Dalam hadits lain diriwayatkan sbb :
عَنْ طَارِقِ بْنِ عَبْدِالرَّحْمَنِ الْقُرَشِيِّ، قَالَ: جَاءَ رَافِعُ بْنُ رِفَاعَةَ إِلَى مَجْلِسِ الْأَنْصَارِ فَقَالَ : لَقَدْ نَهَانَا نَبِيُّ اللَّهِ صَلَّى اللَّهُ عَلَيْهِ وَسَلَّمَ الْيَوْمَ، فَذَكَرَ أَشْيَاءَ وَنَهَى عَنْ كَسْبِ الْأَمَةِ إلَّا مَا عَمِلَتْ بِيَدِهَا ، وَقَالَ: هَكَذَا بِأَصَابِعِهِ نَحْوَ الْخُبْزِ وَالْغَزْلِ وَالنَّفْشِ
Dari Thāriq bin ‘Abdurrahman al-Qurasyi, dia berkata,”Telah datang Rāfi’ bin Rifā’ah ke satu majelis kaum Anshar, lalu dia berkata,”Sungguh Nabiyullah SAW telah melarang kita hari ini, lalu dia menyebutkan beberapa hal yang dilarang itu. Dan Nabi SAW telah melarang pekerjaan yang dilakukan oleh seorang budak wanita, kecuali apa yang dapat diperbuat oleh tangannya.
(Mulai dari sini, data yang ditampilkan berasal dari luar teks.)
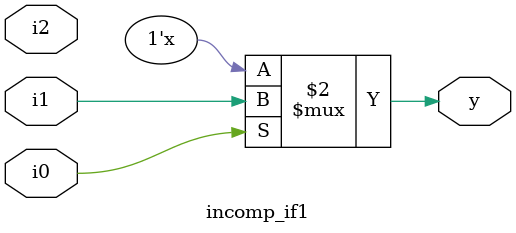
<source format=v>
module incomp_if1 (
	input 		i0 , 
	input 		i1 , 
	input 		i2 , 
	output 	reg 	y
);

always @ (*)
begin
	if(i0)
		y <= i1;
end

endmodule

</source>
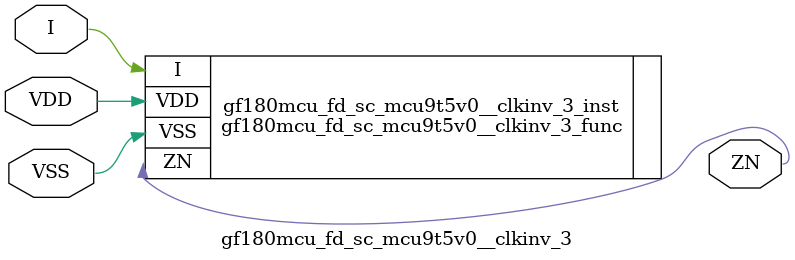
<source format=v>

module gf180mcu_fd_sc_mcu9t5v0__clkinv_3( I, ZN, VDD, VSS );
input I;
inout VDD, VSS;
output ZN;

   `ifdef FUNCTIONAL  //  functional //

	gf180mcu_fd_sc_mcu9t5v0__clkinv_3_func gf180mcu_fd_sc_mcu9t5v0__clkinv_3_behav_inst(.I(I),.ZN(ZN),.VDD(VDD),.VSS(VSS));

   `else

	gf180mcu_fd_sc_mcu9t5v0__clkinv_3_func gf180mcu_fd_sc_mcu9t5v0__clkinv_3_inst(.I(I),.ZN(ZN),.VDD(VDD),.VSS(VSS));

	// spec_gates_begin


	// spec_gates_end



   specify

	// specify_block_begin

	// comb arc I --> ZN
	 (I => ZN) = (1.0,1.0);

	// specify_block_end

   endspecify

   `endif

endmodule

</source>
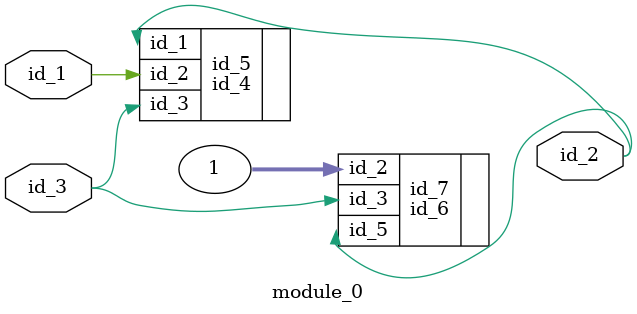
<source format=v>
`timescale 1 ps / 1 ps
module module_0 (
    id_1,
    id_2,
    id_3
);
  input id_3;
  output id_2;
  input id_1;
  id_4 id_5 (
      .id_1(id_3),
      .id_1(id_2),
      .id_3(id_3),
      .id_2(id_1),
      .id_2(id_1)
  );
  id_6 id_7 (
      .id_2(1),
      .id_5(id_5),
      .id_3(id_5),
      .id_5(id_2),
      .id_3(id_1),
      .id_3(id_3)
  );
  id_8 id_9 (
      .id_7(1),
      .id_7(id_7),
      .id_1(id_10),
      .id_2(1)
  );
endmodule

</source>
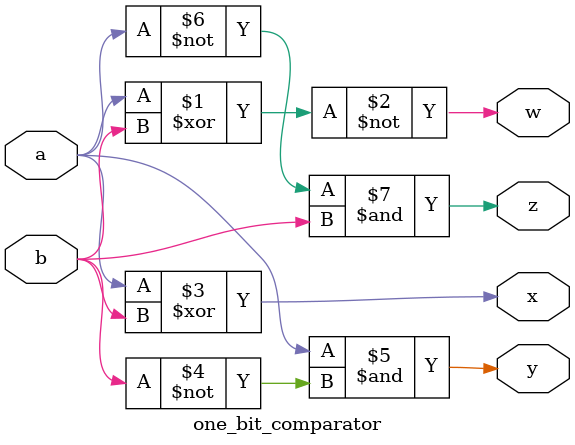
<source format=v>
`timescale 1ns / 1ps

/*
Company: Sogang University
Engineer: G_EEE3
Create Date: 2021/10/07 15:42:06
Module Name: one_bit_comparator
*/

module one_bit_comparator(
    input a, b,
    output w, x, y, z
);

assign w = ~(a ^ b);
assign x = a ^ b;
assign y = a & ~b;
assign z = ~a & b;

endmodule
</source>
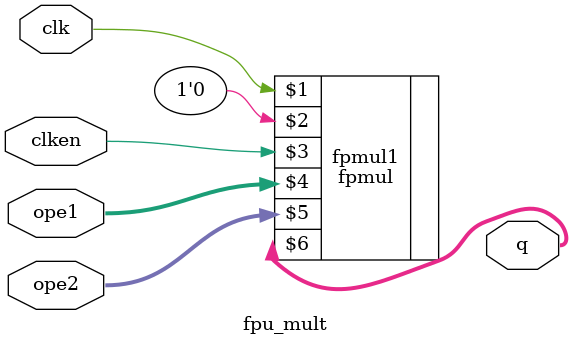
<source format=v>
module fpu_mult(clken,clk,ope1,ope2,q);
    input clken;
    input clk;
    input [31:0] ope1;
    input [31:0] ope2;
    output [31:0] q;

    fpmul fpmul1(clk,1'b0,clken,ope1,ope2,q);
endmodule

</source>
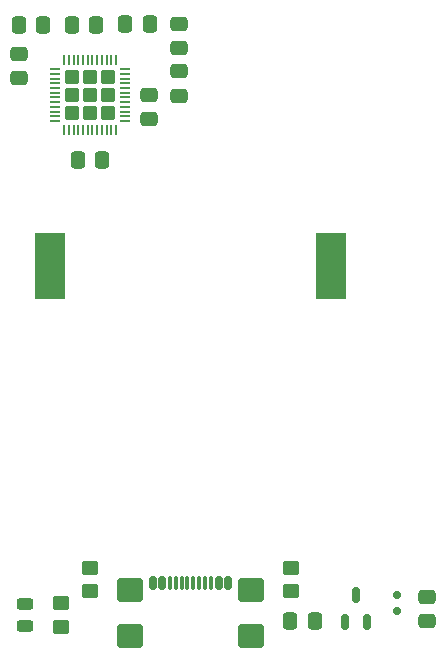
<source format=gbr>
%TF.GenerationSoftware,KiCad,Pcbnew,8.0.3-8.0.3-0~ubuntu24.04.1*%
%TF.CreationDate,2024-06-13T23:21:10+05:00*%
%TF.ProjectId,solartap_mcu_clear_60x60_g400,736f6c61-7274-4617-905f-6d63755f636c,rev?*%
%TF.SameCoordinates,Original*%
%TF.FileFunction,Paste,Top*%
%TF.FilePolarity,Positive*%
%FSLAX46Y46*%
G04 Gerber Fmt 4.6, Leading zero omitted, Abs format (unit mm)*
G04 Created by KiCad (PCBNEW 8.0.3-8.0.3-0~ubuntu24.04.1) date 2024-06-13 23:21:10*
%MOMM*%
%LPD*%
G01*
G04 APERTURE LIST*
G04 Aperture macros list*
%AMRoundRect*
0 Rectangle with rounded corners*
0 $1 Rounding radius*
0 $2 $3 $4 $5 $6 $7 $8 $9 X,Y pos of 4 corners*
0 Add a 4 corners polygon primitive as box body*
4,1,4,$2,$3,$4,$5,$6,$7,$8,$9,$2,$3,0*
0 Add four circle primitives for the rounded corners*
1,1,$1+$1,$2,$3*
1,1,$1+$1,$4,$5*
1,1,$1+$1,$6,$7*
1,1,$1+$1,$8,$9*
0 Add four rect primitives between the rounded corners*
20,1,$1+$1,$2,$3,$4,$5,0*
20,1,$1+$1,$4,$5,$6,$7,0*
20,1,$1+$1,$6,$7,$8,$9,0*
20,1,$1+$1,$8,$9,$2,$3,0*%
G04 Aperture macros list end*
%ADD10RoundRect,0.250000X0.475000X-0.337500X0.475000X0.337500X-0.475000X0.337500X-0.475000X-0.337500X0*%
%ADD11RoundRect,0.250000X-0.475000X0.337500X-0.475000X-0.337500X0.475000X-0.337500X0.475000X0.337500X0*%
%ADD12RoundRect,0.250000X-0.337500X-0.475000X0.337500X-0.475000X0.337500X0.475000X-0.337500X0.475000X0*%
%ADD13RoundRect,0.250000X0.450000X-0.350000X0.450000X0.350000X-0.450000X0.350000X-0.450000X-0.350000X0*%
%ADD14RoundRect,0.250000X-0.840000X-0.750000X0.840000X-0.750000X0.840000X0.750000X-0.840000X0.750000X0*%
%ADD15RoundRect,0.150000X-0.150000X-0.425000X0.150000X-0.425000X0.150000X0.425000X-0.150000X0.425000X0*%
%ADD16RoundRect,0.075000X-0.075000X-0.500000X0.075000X-0.500000X0.075000X0.500000X-0.075000X0.500000X0*%
%ADD17RoundRect,0.243750X-0.456250X0.243750X-0.456250X-0.243750X0.456250X-0.243750X0.456250X0.243750X0*%
%ADD18RoundRect,0.250000X-0.370000X0.370000X-0.370000X-0.370000X0.370000X-0.370000X0.370000X0.370000X0*%
%ADD19RoundRect,0.050000X-0.050000X0.350000X-0.050000X-0.350000X0.050000X-0.350000X0.050000X0.350000X0*%
%ADD20RoundRect,0.050000X-0.350000X0.050000X-0.350000X-0.050000X0.350000X-0.050000X0.350000X0.050000X0*%
%ADD21RoundRect,0.250000X0.337500X0.475000X-0.337500X0.475000X-0.337500X-0.475000X0.337500X-0.475000X0*%
%ADD22RoundRect,0.150000X0.150000X-0.512500X0.150000X0.512500X-0.150000X0.512500X-0.150000X-0.512500X0*%
%ADD23RoundRect,0.150000X0.200000X-0.150000X0.200000X0.150000X-0.200000X0.150000X-0.200000X-0.150000X0*%
%ADD24R,2.600000X5.560000*%
%ADD25RoundRect,0.250000X-0.450000X0.350000X-0.450000X-0.350000X0.450000X-0.350000X0.450000X0.350000X0*%
G04 APERTURE END LIST*
D10*
%TO.C,C5*%
X94000000Y-59037500D03*
X94000000Y-56962500D03*
%TD*%
%TO.C,C4*%
X80500000Y-61567500D03*
X80500000Y-59492500D03*
%TD*%
D11*
%TO.C,C3*%
X94000000Y-60962500D03*
X94000000Y-63037500D03*
%TD*%
D12*
%TO.C,C12*%
X103462500Y-107500000D03*
X105537500Y-107500000D03*
%TD*%
D11*
%TO.C,C13*%
X115000000Y-105462500D03*
X115000000Y-107537500D03*
%TD*%
D13*
%TO.C,R1*%
X84000000Y-108000000D03*
X84000000Y-106000000D03*
%TD*%
D12*
%TO.C,C10*%
X80462500Y-57030000D03*
X82537500Y-57030000D03*
%TD*%
%TO.C,C11*%
X84962500Y-57030000D03*
X87037500Y-57030000D03*
%TD*%
D14*
%TO.C,J1*%
X100110000Y-108825000D03*
X100110000Y-104895000D03*
X89890000Y-108825000D03*
X89890000Y-104895000D03*
D15*
X91800000Y-104320000D03*
X92600000Y-104320000D03*
D16*
X93250000Y-104320000D03*
X94250000Y-104320000D03*
X95750000Y-104320000D03*
X96750000Y-104320000D03*
D15*
X97400000Y-104320000D03*
X98200000Y-104320000D03*
X98200000Y-104320000D03*
X97400000Y-104320000D03*
D16*
X96250000Y-104320000D03*
X95250000Y-104320000D03*
X94750000Y-104320000D03*
X93750000Y-104320000D03*
D15*
X92600000Y-104320000D03*
X91800000Y-104320000D03*
%TD*%
D17*
%TO.C,D1*%
X81000000Y-106062500D03*
X81000000Y-107937500D03*
%TD*%
D18*
%TO.C,U1*%
X88030000Y-61470000D03*
X86500000Y-61470000D03*
X84970000Y-61470000D03*
X88030000Y-63000000D03*
X86500000Y-63000000D03*
X84970000Y-63000000D03*
X88030000Y-64530000D03*
X86500000Y-64530000D03*
X84970000Y-64530000D03*
D19*
X88700000Y-60050000D03*
X88300000Y-60050000D03*
X87900000Y-60050000D03*
X87500000Y-60050000D03*
X87100000Y-60050000D03*
X86700000Y-60050000D03*
X86300000Y-60050000D03*
X85900000Y-60050000D03*
X85500000Y-60050000D03*
X85100000Y-60050000D03*
X84700000Y-60050000D03*
X84300000Y-60050000D03*
D20*
X83550000Y-60800000D03*
X83550000Y-61200000D03*
X83550000Y-61600000D03*
X83550000Y-62000000D03*
X83550000Y-62400000D03*
X83550000Y-62800000D03*
X83550000Y-63200000D03*
X83550000Y-63600000D03*
X83550000Y-64000000D03*
X83550000Y-64400000D03*
X83550000Y-64800000D03*
X83550000Y-65200000D03*
D19*
X84300000Y-65950000D03*
X84700000Y-65950000D03*
X85100000Y-65950000D03*
X85500000Y-65950000D03*
X85900000Y-65950000D03*
X86300000Y-65950000D03*
X86700000Y-65950000D03*
X87100000Y-65950000D03*
X87500000Y-65950000D03*
X87900000Y-65950000D03*
X88300000Y-65950000D03*
X88700000Y-65950000D03*
D20*
X89450000Y-65200000D03*
X89450000Y-64800000D03*
X89450000Y-64400000D03*
X89450000Y-64000000D03*
X89450000Y-63600000D03*
X89450000Y-63200000D03*
X89450000Y-62800000D03*
X89450000Y-62400000D03*
X89450000Y-62000000D03*
X89450000Y-61600000D03*
X89450000Y-61200000D03*
X89450000Y-60800000D03*
%TD*%
D10*
%TO.C,C6*%
X91500000Y-65037500D03*
X91500000Y-62962500D03*
%TD*%
D21*
%TO.C,C2*%
X87537500Y-68500000D03*
X85462500Y-68500000D03*
%TD*%
D22*
%TO.C,U2*%
X109000000Y-105362500D03*
X109950000Y-107637500D03*
X108050000Y-107637500D03*
%TD*%
D23*
%TO.C,D2*%
X112500000Y-106700000D03*
X112500000Y-105300000D03*
%TD*%
D12*
%TO.C,C1*%
X89462500Y-57000000D03*
X91537500Y-57000000D03*
%TD*%
D13*
%TO.C,R2*%
X86500000Y-105000000D03*
X86500000Y-103000000D03*
%TD*%
D24*
%TO.C,BT1*%
X83095000Y-77500000D03*
X106905000Y-77500000D03*
%TD*%
D25*
%TO.C,R3*%
X103500000Y-103000000D03*
X103500000Y-105000000D03*
%TD*%
M02*

</source>
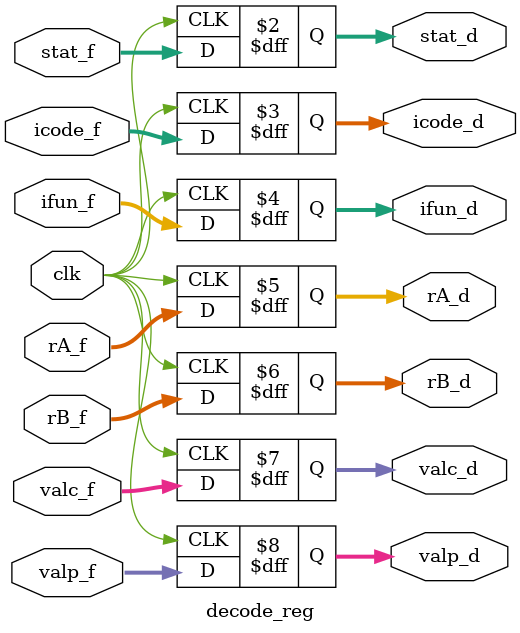
<source format=v>
module decode_reg(clk,stat_f,icode_f,ifun_f,rA_f,rB_f,valc_f,valp_f,stat_d,icode_d,ifun_d,rA_d,rB_d,valc_d,valp_d);
input clk;
input [2:0]stat_f;
input [3:0]icode_f;
input [3:0]ifun_f;
input[3:0]rA_f;
input [3:0]rB_f;
input [63:0]valc_f;
input [63:0]valp_f;
output reg [2:0]stat_d;
output reg [3:0]icode_d;
output reg [3:0]ifun_d;
output reg [3:0]rA_d;
output reg [3:0]rB_d;
output reg [63:0]valc_d;
output reg [63:0]valp_d;

 always @(posedge clk) begin

    stat_d <= stat_f;
    icode_d <= icode_f;
    ifun_d <= ifun_f;
    rA_d <= rA_f;
    rB_d <= rB_f;
    valc_d <= valc_f;
    valp_d <= valp_f;
 
 end
endmodule
</source>
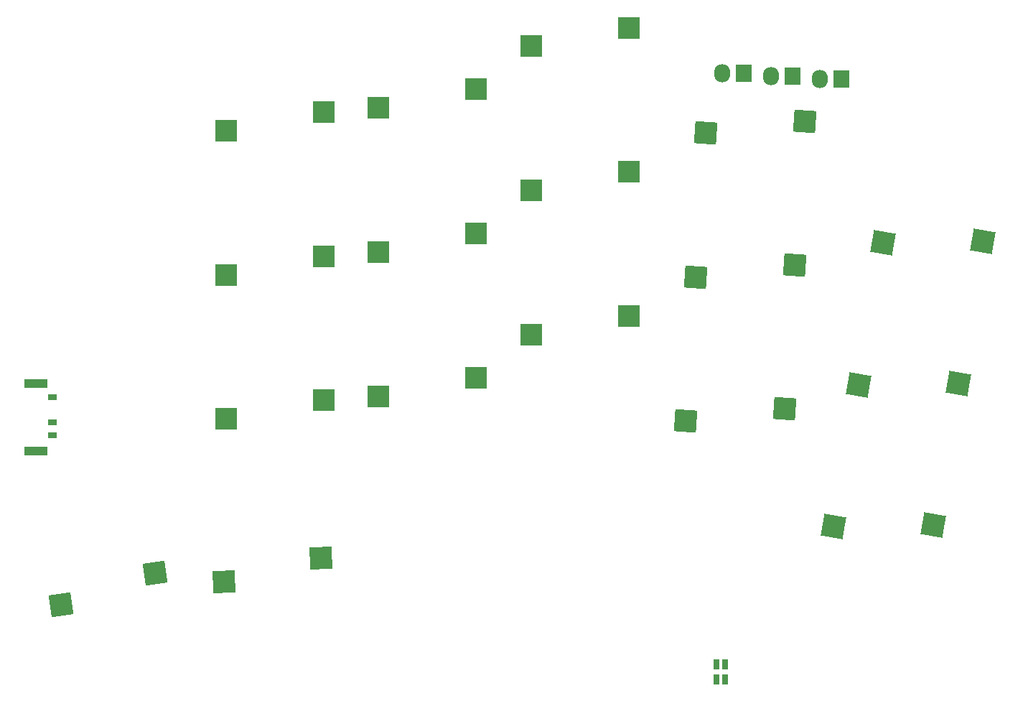
<source format=gtp>
G04 #@! TF.GenerationSoftware,KiCad,Pcbnew,7.0.5*
G04 #@! TF.CreationDate,2023-06-08T22:56:43+10:00*
G04 #@! TF.ProjectId,Klotz,4b6c6f74-7a2e-46b6-9963-61645f706362,0.2*
G04 #@! TF.SameCoordinates,Original*
G04 #@! TF.FileFunction,Paste,Top*
G04 #@! TF.FilePolarity,Positive*
%FSLAX46Y46*%
G04 Gerber Fmt 4.6, Leading zero omitted, Abs format (unit mm)*
G04 Created by KiCad (PCBNEW 7.0.5) date 2023-06-08 22:56:43*
%MOMM*%
%LPD*%
G01*
G04 APERTURE LIST*
G04 Aperture macros list*
%AMRotRect*
0 Rectangle, with rotation*
0 The origin of the aperture is its center*
0 $1 length*
0 $2 width*
0 $3 Rotation angle, in degrees counterclockwise*
0 Add horizontal line*
21,1,$1,$2,0,0,$3*%
G04 Aperture macros list end*
%ADD10O,1.905000X2.159000*%
%ADD11R,1.905000X2.159000*%
%ADD12R,0.635000X1.143000*%
%ADD13R,2.600000X2.600000*%
%ADD14RotRect,2.600000X2.600000X350.000000*%
%ADD15RotRect,2.600000X2.600000X356.000000*%
%ADD16RotRect,2.600000X2.600000X8.000000*%
%ADD17R,1.000000X0.700000*%
%ADD18R,2.800000X1.000000*%
%ADD19RotRect,2.600000X2.600000X3.000000*%
G04 APERTURE END LIST*
D10*
X178719019Y-58478792D03*
D11*
X181243019Y-58478792D03*
D12*
X166524620Y-129250000D03*
X167525380Y-129250000D03*
D13*
X156219862Y-52415117D03*
X144669862Y-54615117D03*
D10*
X173004504Y-58168721D03*
D11*
X175528504Y-58168721D03*
D14*
X192094516Y-111073340D03*
X180337961Y-111234280D03*
D13*
X138227431Y-93691867D03*
X126677431Y-95891867D03*
D15*
X174619367Y-97356910D03*
X162944038Y-98745864D03*
D13*
X156219862Y-69384448D03*
X144669862Y-71584448D03*
D15*
X176983082Y-63453521D03*
X165307753Y-64842475D03*
X175783579Y-80422857D03*
X164108250Y-81811811D03*
D13*
X156219862Y-86389060D03*
X144669862Y-88589060D03*
D16*
X100359517Y-116684148D03*
X89228102Y-120470187D03*
D13*
X120235000Y-96337813D03*
X108685000Y-98537813D03*
D12*
X166524620Y-127475000D03*
X167525380Y-127475000D03*
D14*
X197986162Y-77593302D03*
X186229607Y-77754242D03*
D13*
X120235000Y-79368484D03*
X108685000Y-81568484D03*
D17*
X88225000Y-95935000D03*
X88225000Y-98935000D03*
X88225000Y-100435000D03*
D18*
X86325000Y-94335000D03*
X86325000Y-102285000D03*
D13*
X138227431Y-59682647D03*
X126677431Y-61882647D03*
X120235000Y-62363872D03*
X108685000Y-64563872D03*
D19*
X119919113Y-114943149D03*
X108500081Y-117744614D03*
D13*
X138227431Y-76687259D03*
X126677431Y-78887259D03*
D10*
X167261254Y-57800649D03*
D11*
X169785254Y-57800649D03*
D14*
X195057975Y-94350959D03*
X183301420Y-94511899D03*
M02*

</source>
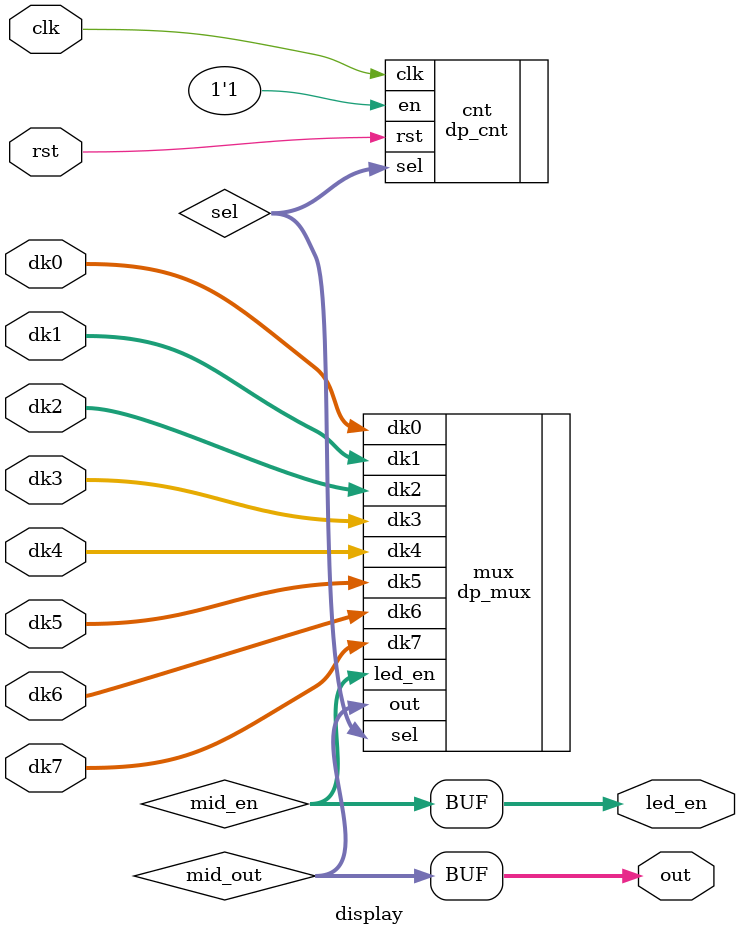
<source format=v>
`timescale 1ns / 1ps


module display
	#(parameter F=10000)
	(
		output reg [7:0] out,
		output reg [7:0] led_en,
		input [3:0] dk7, dk6, dk5, dk4, dk3, dk2, dk1, dk0,
		input clk,
		input rst
	);
	
	wire [2:0] sel;
	dp_cnt cnt(
		.sel(sel),
		.clk(clk),
		.rst(rst),
		.en(1'b1)
	);
	defparam cnt.F = F;

	wire [7:0] mid_out, mid_en;
	dp_mux mux(
		.out(mid_out),
		.led_en(mid_en),
		.sel(sel),
		.dk7(dk7),
		.dk6(dk6),
		.dk5(dk5),
		.dk4(dk4),
		.dk3(dk3),
		.dk2(dk2),
		.dk1(dk1),
		.dk0(dk0)
	);
	
	always @(*) begin
		out = mid_out;
		led_en = mid_en;
	end
endmodule

</source>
Dia berkata,’Seperti ini, yaitu membuat roti, menenun kain, atau memilah wol dan katun untuk dibuat bantal.” (HR. Abu Dawud, no. 3426; Ahmad, no. 19.020).
Imam Taqiyuddin An-Nabhani menjelaskan hadits di atas dengan berkata :
أَيْ: تُمْنَعُ الْمَرْأَةُ مِنْ كُلِّ عَمَلٍ يُقْصَدُ مِنْهُ اسْتِغْلاُ أُنُوثَتِهَا، وَتُبَاحُ لَهَا بَاقِي الْأَعْمَالِ
“Hadits ini berarti, wanita dilarang dari setiap-tiap pekerjaan yang dimaksudkan untuk mengkesploitasi keperempuanannya, dan dibolehkan bagi wanita pekerjaan-pekerjaan selainnya.” (Taqiyuddin An-Nabhani, Muqaddimat al-Dustūr, Juz I, hlm. 327).
Kesimpulannya, boleh hukumnya menentukan batasan umur dan tingkat pendidikan dalam rekrutmen pegawai, seperti yang ditanyakan di atas, karena tidak terdapat dalil syariah yang melarang syarat tersebut, baik dari al-Qur`an maupun dari al-Sunnah. Wallāhu a’lam.